#### YOUR INSTRUCTIONS
Please write out exactly the lines of the data below from the line holding "root of tail: (406, 310)" through the line holding "left hip: (784, 374)", and leave out the rest.

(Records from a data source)
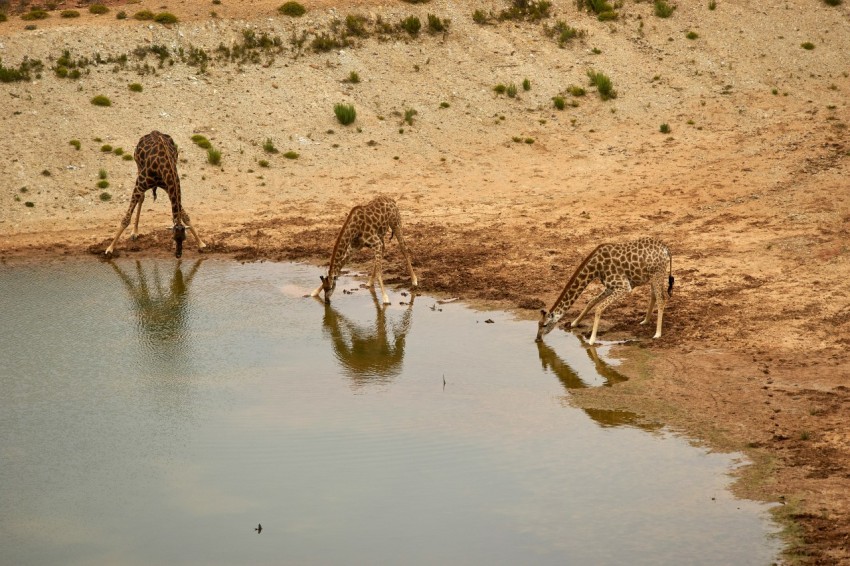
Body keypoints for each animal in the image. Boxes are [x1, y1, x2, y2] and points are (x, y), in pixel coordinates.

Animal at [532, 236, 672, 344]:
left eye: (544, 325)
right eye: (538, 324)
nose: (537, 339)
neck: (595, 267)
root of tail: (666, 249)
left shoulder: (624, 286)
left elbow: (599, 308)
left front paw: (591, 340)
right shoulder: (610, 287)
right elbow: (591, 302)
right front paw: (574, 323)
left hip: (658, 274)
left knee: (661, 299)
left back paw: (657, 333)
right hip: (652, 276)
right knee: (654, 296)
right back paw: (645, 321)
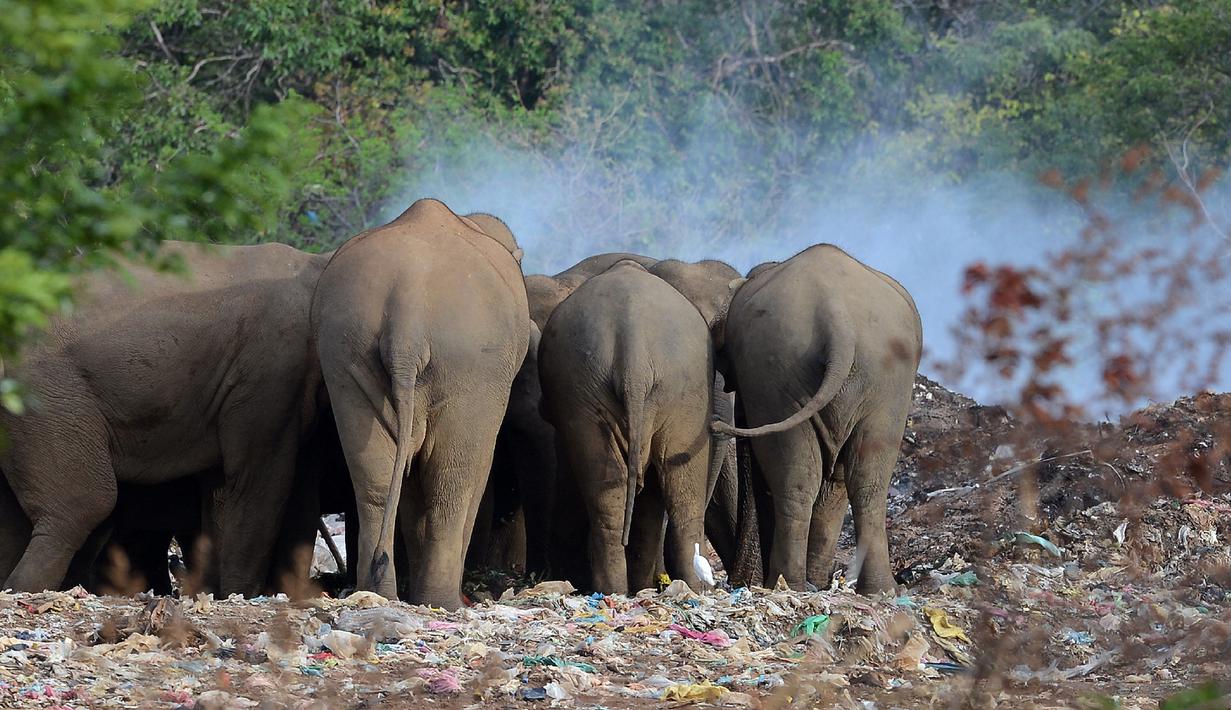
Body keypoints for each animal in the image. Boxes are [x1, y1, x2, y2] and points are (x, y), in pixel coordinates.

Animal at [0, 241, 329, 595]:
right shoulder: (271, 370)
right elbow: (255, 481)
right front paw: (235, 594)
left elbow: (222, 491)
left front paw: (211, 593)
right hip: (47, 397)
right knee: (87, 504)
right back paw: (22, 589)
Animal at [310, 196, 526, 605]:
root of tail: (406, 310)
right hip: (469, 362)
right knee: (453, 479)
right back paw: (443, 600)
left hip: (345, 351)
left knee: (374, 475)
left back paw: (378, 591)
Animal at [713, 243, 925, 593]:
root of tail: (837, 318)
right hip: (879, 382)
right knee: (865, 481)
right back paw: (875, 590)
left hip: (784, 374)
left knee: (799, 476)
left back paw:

#### FINAL ANSWER
root of tail: (406, 310)
right hip: (469, 362)
right knee: (453, 479)
right back paw: (443, 600)
left hip: (345, 351)
left knee: (374, 475)
left back paw: (378, 591)
Animal at [713, 243, 925, 593]:
root of tail: (837, 318)
right hip: (879, 382)
right knee: (865, 481)
right back paw: (875, 590)
left hip: (784, 374)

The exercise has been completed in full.